The stress of change can wreak havoc on every part of the team from owner, to architect, to engineer, and contractor.  Most of that stress comes because the change is out of our control.  Priorities change, institutional leadership changes, budgets evaporate.

I think we all need to expect change and maybe even welcome change. We’ll be much happier once we embrace the fact that our projects will be different tomorrow than they were today.  
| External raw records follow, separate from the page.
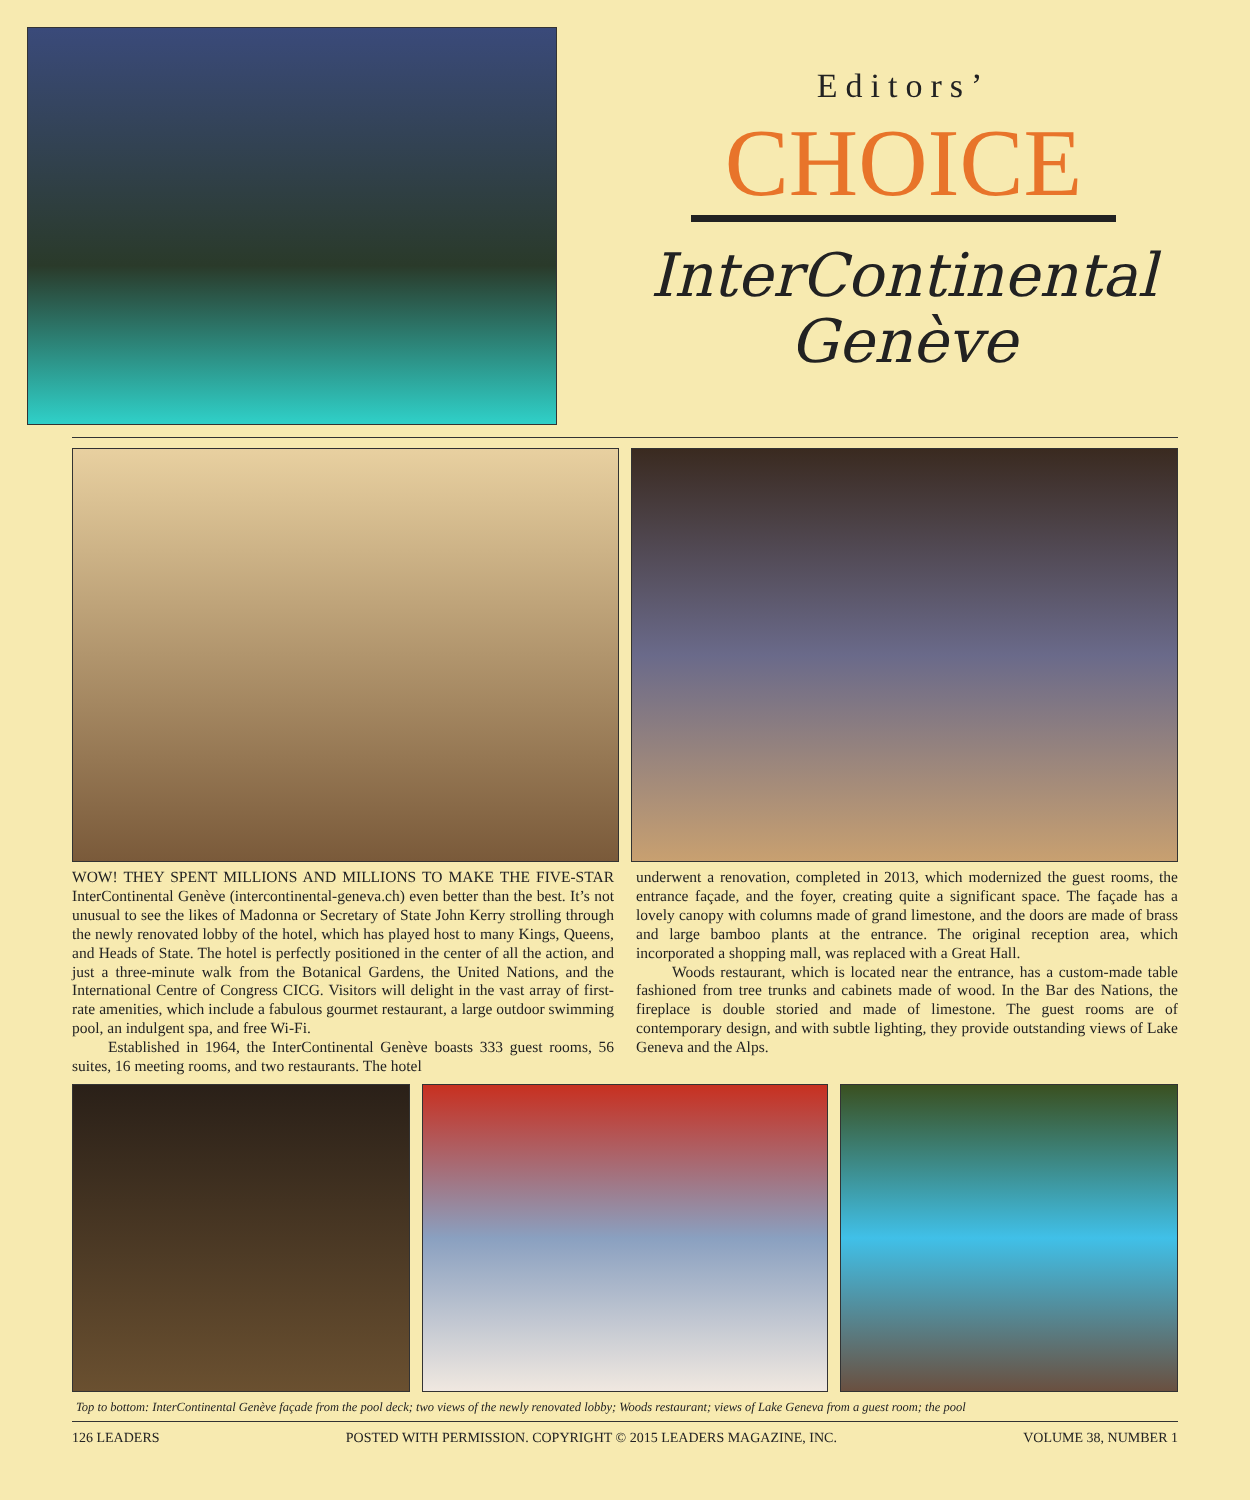Editors’
CHOICE
InterContinental
Genève
WOW! THEY SPENT MILLIONS AND MILLIONS TO MAKE THE FIVE-STAR InterContinental Genève (intercontinental-geneva.ch) even better than the best. It’s not unusual to see the likes of Madonna or Secretary of State John Kerry strolling through the newly renovated lobby of the hotel, which has played host to many Kings, Queens, and Heads of State. The hotel is perfectly positioned in the center of all the action, and just a three-minute walk from the Botanical Gardens, the United Nations, and the International Centre of Congress CICG. Visitors will delight in the vast array of first-rate amenities, which include a fabulous gourmet restaurant, a large outdoor swimming pool, an indulgent spa, and free Wi-Fi.
Established in 1964, the InterContinental Genève boasts 333 guest rooms, 56 suites, 16 meeting rooms, and two restaurants. The hotel
underwent a renovation, completed in 2013, which modernized the guest rooms, the entrance façade, and the foyer, creating quite a significant space. The façade has a lovely canopy with columns made of grand limestone, and the doors are made of brass and large bamboo plants at the entrance. The original reception area, which incorporated a shopping mall, was replaced with a Great Hall.
Woods restaurant, which is located near the entrance, has a custom-made table fashioned from tree trunks and cabinets made of wood. In the Bar des Nations, the fireplace is double storied and made of limestone. The guest rooms are of contemporary design, and with subtle lighting, they provide outstanding views of Lake Geneva and the Alps.
Top to bottom: InterContinental Genève façade from the pool deck; two views of the newly renovated lobby; Woods restaurant; views of Lake Geneva from a guest room; the pool
126 LEADERS POSTED WITH PERMISSION. COPYRIGHT © 2015 LEADERS MAGAZINE, INC. VOLUME 38, NUMBER 1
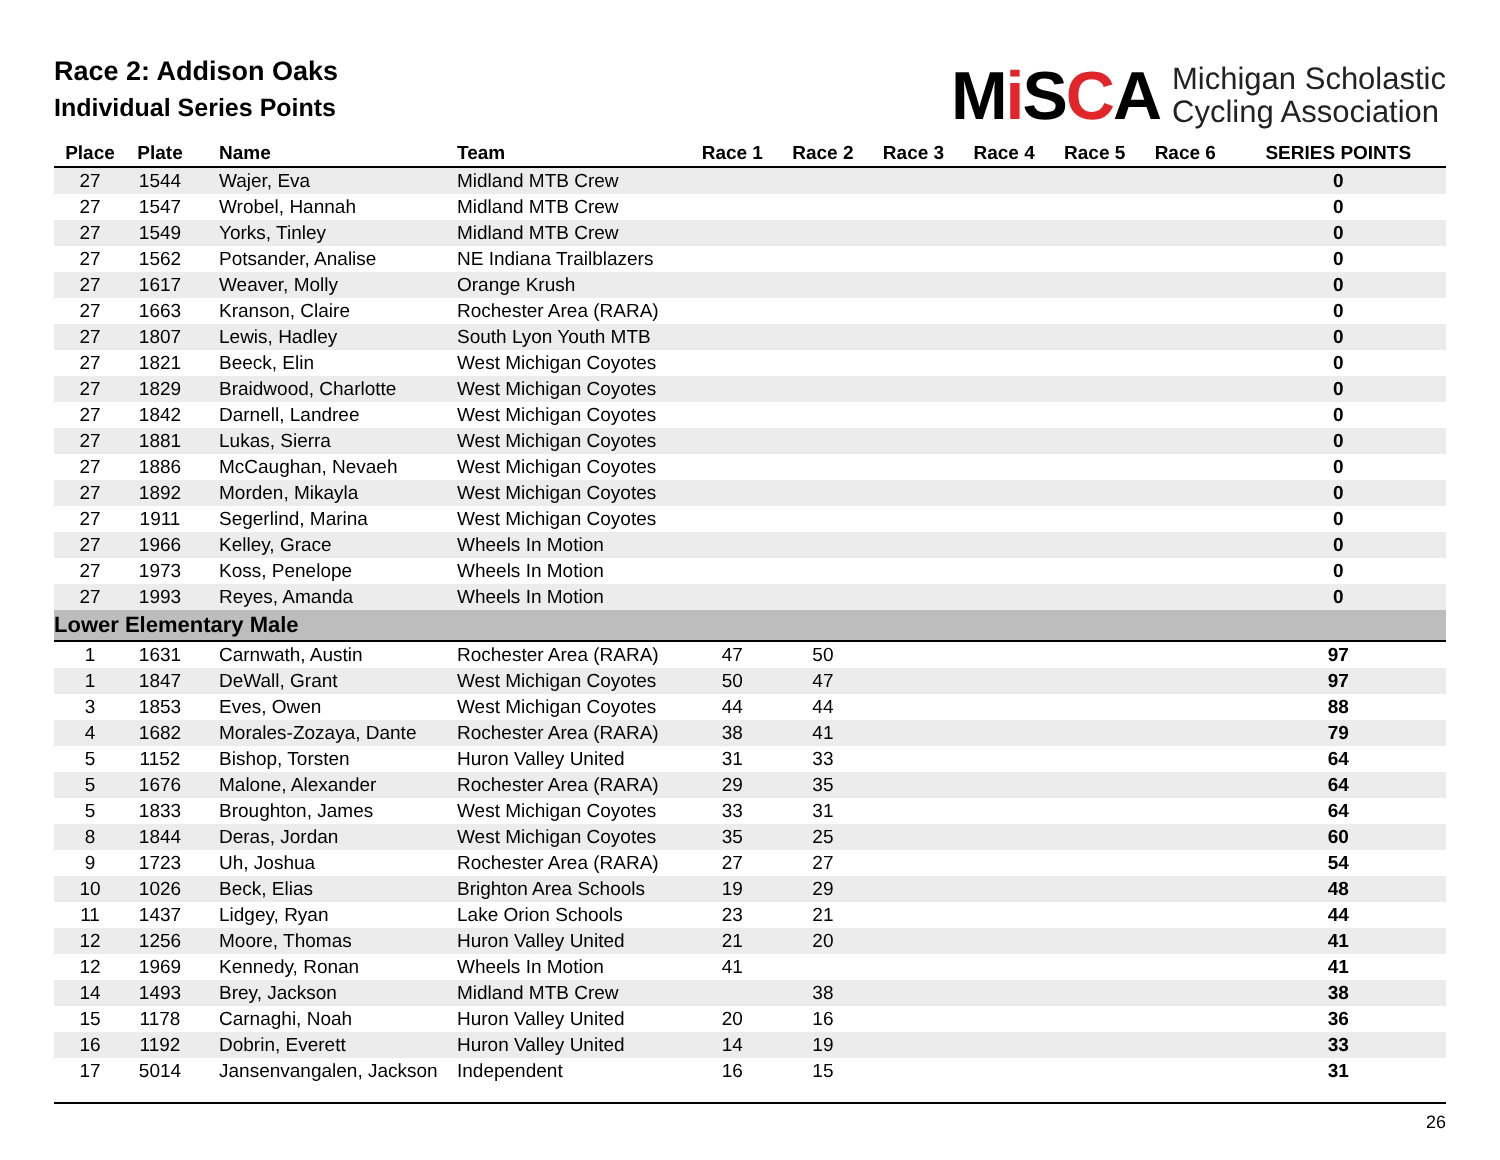Race 2: Addison Oaks
Individual Series Points
Mi SCA
Michigan Scholastic
Cycling Association
| Place | Plate | Name | Team | Race 1 | Race 2 | Race 3 | Race 4 | Race 5 | Race 6 | SERIES POINTS |
| --- | --- | --- | --- | --- | --- | --- | --- | --- | --- | --- |
| 27 | 1544 | Wajer, Eva | Midland MTB Crew | | | | | | | 0 |
| 27 | 1547 | Wrobel, Hannah | Midland MTB Crew | | | | | | | 0 |
| 27 | 1549 | Yorks, Tinley | Midland MTB Crew | | | | | | | 0 |
| 27 | 1562 | Potsander, Analise | NE Indiana Trailblazers | | | | | | | 0 |
| 27 | 1617 | Weaver, Molly | Orange Krush | | | | | | | 0 |
| 27 | 1663 | Kranson, Claire | Rochester Area (RARA) | | | | | | | 0 |
| 27 | 1807 | Lewis, Hadley | South Lyon Youth MTB | | | | | | | 0 |
| 27 | 1821 | Beeck, Elin | West Michigan Coyotes | | | | | | | 0 |
| 27 | 1829 | Braidwood, Charlotte | West Michigan Coyotes | | | | | | | 0 |
| 27 | 1842 | Darnell, Landree | West Michigan Coyotes | | | | | | | 0 |
| 27 | 1881 | Lukas, Sierra | West Michigan Coyotes | | | | | | | 0 |
| 27 | 1886 | McCaughan, Nevaeh | West Michigan Coyotes | | | | | | | 0 |
| 27 | 1892 | Morden, Mikayla | West Michigan Coyotes | | | | | | | 0 |
| 27 | 1911 | Segerlind, Marina | West Michigan Coyotes | | | | | | | 0 |
| 27 | 1966 | Kelley, Grace | Wheels In Motion | | | | | | | 0 |
| 27 | 1973 | Koss, Penelope | Wheels In Motion | | | | | | | 0 |
| 27 | 1993 | Reyes, Amanda | Wheels In Motion | | | | | | | 0 |
| Lower Elementary Male | | | | | | | | | | |
| 1 | 1631 | Carnwath, Austin | Rochester Area (RARA) | 47 | 50 | | | | | 97 |
| 1 | 1847 | DeWall, Grant | West Michigan Coyotes | 50 | 47 | | | | | 97 |
| 3 | 1853 | Eves, Owen | West Michigan Coyotes | 44 | 44 | | | | | 88 |
| 4 | 1682 | Morales-Zozaya, Dante | Rochester Area (RARA) | 38 | 41 | | | | | 79 |
| 5 | 1152 | Bishop, Torsten | Huron Valley United | 31 | 33 | | | | | 64 |
| 5 | 1676 | Malone, Alexander | Rochester Area (RARA) | 29 | 35 | | | | | 64 |
| 5 | 1833 | Broughton, James | West Michigan Coyotes | 33 | 31 | | | | | 64 |
| 8 | 1844 | Deras, Jordan | West Michigan Coyotes | 35 | 25 | | | | | 60 |
| 9 | 1723 | Uh, Joshua | Rochester Area (RARA) | 27 | 27 | | | | | 54 |
| 10 | 1026 | Beck, Elias | Brighton Area Schools | 19 | 29 | | | | | 48 |
| 11 | 1437 | Lidgey, Ryan | Lake Orion Schools | 23 | 21 | | | | | 44 |
| 12 | 1256 | Moore, Thomas | Huron Valley United | 21 | 20 | | | | | 41 |
| 12 | 1969 | Kennedy, Ronan | Wheels In Motion | 41 | | | | | | 41 |
| 14 | 1493 | Brey, Jackson | Midland MTB Crew | | 38 | | | | | 38 |
| 15 | 1178 | Carnaghi, Noah | Huron Valley United | 20 | 16 | | | | | 36 |
| 16 | 1192 | Dobrin, Everett | Huron Valley United | 14 | 19 | | | | | 33 |
| 17 | 5014 | Jansenvangalen, Jackson | Independent | 16 | 15 | | | | | 31 |
26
We should go into every project expecting the goal posts to move and then we should help advise our clients on the best ways to mitigate that change while keeping the project on schedule and within the budget.  Good communication and frank honesty go a long way in making project changes less stressful.

Some tips:

  • Stay on top of recent comparable projects in your office so you know how many hours you expect to spend at various points in the project.
  • Send up warning flares as the scope starts to creep, even when you still have the bandwidth to absorb the changes.  Calmly explain what you can absorb and where you move into rework.  Most clients like to know where they stand so they can work on their side to stop the changes.
  • Don’t nickel and dime your client by asking for more money every time they sneeze.  Keep in mind that some of their changes can actually result in less work for you.  Keep a mental note of that so you can let other small changes slide, but make sure the client knows you are working with them.
  • At the same time, don’t be afraid to request additional fee when the scope has clearly changed.  The warning-shots should have helped your client understand that they are getting close to causing additional work for your team.  Once the change is clear, ask for more fee.  If you do it right away, the client has an opportunity to adjust the scope if they don’t like the additional cost.  Wait too long and you might have to absorb the change depending on contractual arrangements.

When you plan for change then you will be much better at handling the stress that comes with it.  Constant and clear communication with your client should make their stress levels lower as well.

As the saying goes, expect the unexpected.